Complainant has alleged that Respondent is not commonly known by the <gyrotonics.com> domain name.  The WHOIS information identifies Respondent as “Pilates Institute.”  Complainant has asserted that Respondent is not licensed or authorized to use Complainant’s GYROTONIC EXPANSION SYSTEM mark or any variation thereof, and the Panel can find no other evidence in the record indicating that Respondent is commonly known by the <gyrotonics.com> domain name.  Therefore, the Panel concludes that Respondent is not commonly known by the <gyrotonics.com> domain name pursuant to Policy ¶ 4(c)(ii).  See M. Shanken Commc’ns v. WORLDTRAVELERSONLINE.COM, FA 740335 (Nat. Arb. Forum Aug. 3, 2006) (finding that the respondent was not commonly known by the <cigaraficionada.com> domain name under Policy ¶ 4(c)(ii) based on the WHOIS information and other evidence in the record); see also Ian Schrager Hotels, L.L.C. v. Taylor, FA 173369 (Nat. Arb. Forum Sept. 25, 2003) (finding that without demonstrable evidence to support the assertion that a respondent is commonly known by a domain name, the assertion must be rejected).

 

Respondent is using the <gyrotonics.com> domain name to display hyperlinks advertising various exercise-training products of Complainant’s competitors.  These exercise-training products compete with Complainant’s business, and such use does not constitute a bona fide offering of goods and services under Policy ¶ 4(c)(i), or a legitimate noncommercial or fair use under Policy ¶ 4(c)(iii).  See TM Acquisition Corp. v. Sign Guards, FA 132439 (Nat. Arb. Forum Dec. 31, 2002) (finding that the respondent’s diversionary use of the complainant’s marks to send Internet users to a website which displayed a series of links, some of which linked to the complainant’s competitors, was not a bona fide offering of goods or services); see also Computerized Sec. Sys., Inc. v. Hu, FA 157321 (Nat. Arb. Forum June 23, 2004) (“Respondent’s appropriation of the SAFLOK mark to market products that compete with Complainant’s goods does not constitute a bona fide offering of goods and services.”).

 

The Panel finds that Policy ¶ 4(a)(ii) has been satisfied.

 

Registration and Use in Bad Faith

 

Respondent is using the <gyrotonics.com> domain name to display hyperlinks advertising various exercise-training products of Complainant’s competitors.  This is likely to disrupt Complainant’s business by diverting potential customers to Respondent’s website.  The Panel finds that such registration and use of the <gyrotonics.com> domain name constitutes bad faith pursuant to Policy ¶ 4(b)(iii).  See Tesco Pers. Fin. Ltd. v. Domain Mgmt. Svcs., FA 877982 (Nat. Arb. Forum Feb. 13, 2007) (finding that the respondent registered and used the disputed domain name in bad faith pursuant to Policy ¶ 4(b)(iii) when the disputed domain name resolved to a website that displayed commercial links to the websites of the complainant’s competitors); see also Puckett, Individually v. Miller, D2000-0297 (WIPO June 12, 2000) (finding that the respondent has diverted business from the complainant to a competitor’s website in violation of Policy ¶ 4(b)(iii)).

## WORK REQUEST 1
Can you collect every line of the rows that contains the word "shows"?
The text and the rows are unrelated to each other.

Dataset items
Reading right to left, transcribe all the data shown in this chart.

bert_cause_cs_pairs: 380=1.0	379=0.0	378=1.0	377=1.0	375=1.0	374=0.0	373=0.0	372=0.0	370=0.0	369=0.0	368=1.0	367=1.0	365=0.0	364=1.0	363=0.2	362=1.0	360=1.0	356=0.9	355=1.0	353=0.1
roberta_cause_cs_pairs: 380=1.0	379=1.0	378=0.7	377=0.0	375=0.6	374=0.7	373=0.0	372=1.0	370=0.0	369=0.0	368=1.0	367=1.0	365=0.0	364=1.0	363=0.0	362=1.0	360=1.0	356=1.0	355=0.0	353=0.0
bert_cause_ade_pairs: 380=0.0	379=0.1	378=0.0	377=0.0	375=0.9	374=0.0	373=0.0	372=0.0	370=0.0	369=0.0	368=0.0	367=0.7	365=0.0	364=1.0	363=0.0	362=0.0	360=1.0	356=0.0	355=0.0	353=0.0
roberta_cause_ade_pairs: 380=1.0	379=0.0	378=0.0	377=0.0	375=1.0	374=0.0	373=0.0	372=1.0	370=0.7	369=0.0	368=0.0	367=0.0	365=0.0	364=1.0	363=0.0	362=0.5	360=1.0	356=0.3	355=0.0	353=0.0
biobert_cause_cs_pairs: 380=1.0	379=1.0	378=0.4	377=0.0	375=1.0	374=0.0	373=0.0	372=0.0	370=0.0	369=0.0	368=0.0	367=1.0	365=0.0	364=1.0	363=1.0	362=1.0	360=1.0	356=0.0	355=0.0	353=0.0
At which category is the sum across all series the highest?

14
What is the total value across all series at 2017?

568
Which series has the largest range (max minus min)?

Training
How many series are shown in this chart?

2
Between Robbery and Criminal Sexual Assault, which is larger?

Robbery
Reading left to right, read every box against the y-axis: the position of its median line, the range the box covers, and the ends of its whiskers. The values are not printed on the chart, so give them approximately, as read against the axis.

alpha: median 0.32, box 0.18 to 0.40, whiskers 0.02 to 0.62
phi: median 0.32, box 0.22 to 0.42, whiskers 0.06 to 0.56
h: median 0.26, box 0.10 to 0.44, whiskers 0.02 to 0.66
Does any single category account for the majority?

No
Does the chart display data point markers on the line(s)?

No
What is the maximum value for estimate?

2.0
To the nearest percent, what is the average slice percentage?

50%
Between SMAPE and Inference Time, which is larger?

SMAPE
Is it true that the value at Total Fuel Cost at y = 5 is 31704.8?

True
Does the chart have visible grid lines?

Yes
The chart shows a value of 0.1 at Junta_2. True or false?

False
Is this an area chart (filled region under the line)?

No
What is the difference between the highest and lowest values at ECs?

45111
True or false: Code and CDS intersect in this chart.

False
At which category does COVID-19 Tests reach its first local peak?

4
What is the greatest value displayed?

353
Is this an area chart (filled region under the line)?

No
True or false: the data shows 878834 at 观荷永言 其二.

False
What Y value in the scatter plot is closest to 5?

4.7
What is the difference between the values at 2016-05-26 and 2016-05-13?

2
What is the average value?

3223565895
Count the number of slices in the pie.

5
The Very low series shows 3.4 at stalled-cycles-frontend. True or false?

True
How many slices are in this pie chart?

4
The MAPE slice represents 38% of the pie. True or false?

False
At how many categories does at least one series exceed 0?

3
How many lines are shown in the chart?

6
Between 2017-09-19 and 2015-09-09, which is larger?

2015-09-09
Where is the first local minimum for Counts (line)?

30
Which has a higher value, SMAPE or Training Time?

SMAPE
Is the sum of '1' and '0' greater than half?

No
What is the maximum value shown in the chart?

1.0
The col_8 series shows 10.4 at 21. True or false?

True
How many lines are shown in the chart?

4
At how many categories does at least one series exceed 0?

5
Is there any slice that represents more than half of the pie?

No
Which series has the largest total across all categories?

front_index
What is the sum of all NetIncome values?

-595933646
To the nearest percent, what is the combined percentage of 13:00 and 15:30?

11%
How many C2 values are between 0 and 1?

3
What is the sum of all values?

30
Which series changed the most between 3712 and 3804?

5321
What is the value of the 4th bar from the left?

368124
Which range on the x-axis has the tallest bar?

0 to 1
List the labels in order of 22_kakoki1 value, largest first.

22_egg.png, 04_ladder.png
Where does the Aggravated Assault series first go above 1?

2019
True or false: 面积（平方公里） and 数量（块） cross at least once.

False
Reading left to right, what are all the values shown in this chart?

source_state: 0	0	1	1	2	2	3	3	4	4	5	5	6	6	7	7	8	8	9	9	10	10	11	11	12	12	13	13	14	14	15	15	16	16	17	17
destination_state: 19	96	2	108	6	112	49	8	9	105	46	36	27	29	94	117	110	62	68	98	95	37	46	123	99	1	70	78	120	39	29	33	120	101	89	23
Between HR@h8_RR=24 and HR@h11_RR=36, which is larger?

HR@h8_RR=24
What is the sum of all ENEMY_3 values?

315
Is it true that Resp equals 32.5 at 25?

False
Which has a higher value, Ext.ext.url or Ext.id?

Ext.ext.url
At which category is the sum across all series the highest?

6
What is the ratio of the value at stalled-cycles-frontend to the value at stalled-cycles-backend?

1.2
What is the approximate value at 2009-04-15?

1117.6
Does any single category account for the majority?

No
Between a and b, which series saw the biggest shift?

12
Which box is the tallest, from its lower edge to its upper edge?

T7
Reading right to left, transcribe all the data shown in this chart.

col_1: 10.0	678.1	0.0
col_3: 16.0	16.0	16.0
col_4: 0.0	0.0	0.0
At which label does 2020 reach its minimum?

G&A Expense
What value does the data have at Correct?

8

## WORK REQUEST 2
Does each statement agree with the domain name decision? Answer yes or no and quote the deciding words. (a) The WHOIS information identifies Respondent as "Pilates Institute." (b) The Panel treats Respondent's use of the domain name as a bona fide offering of goods and services. (c) The Panel finds that Policy ¶ 4(a)(ii) has been satisfied.

## WRITTEN SOLUTION 1
The chart shows a value of 0.1 at Junta_2. True or false?
True or false: the data shows 878834 at 观荷永言 其二.
The Very low series shows 3.4 at stalled-cycles-frontend. True or false?
The col_8 series shows 10.4 at 21. True or false?

## WRITTEN SOLUTION 2
(a) Yes: "The WHOIS information identifies Respondent as “Pilates Institute.”"
(b) No: "such use does not constitute a bona fide offering of goods and services under Policy ¶ 4(c)(i)"
(c) Yes: "The Panel finds that Policy ¶ 4(a)(ii) has been satisfied."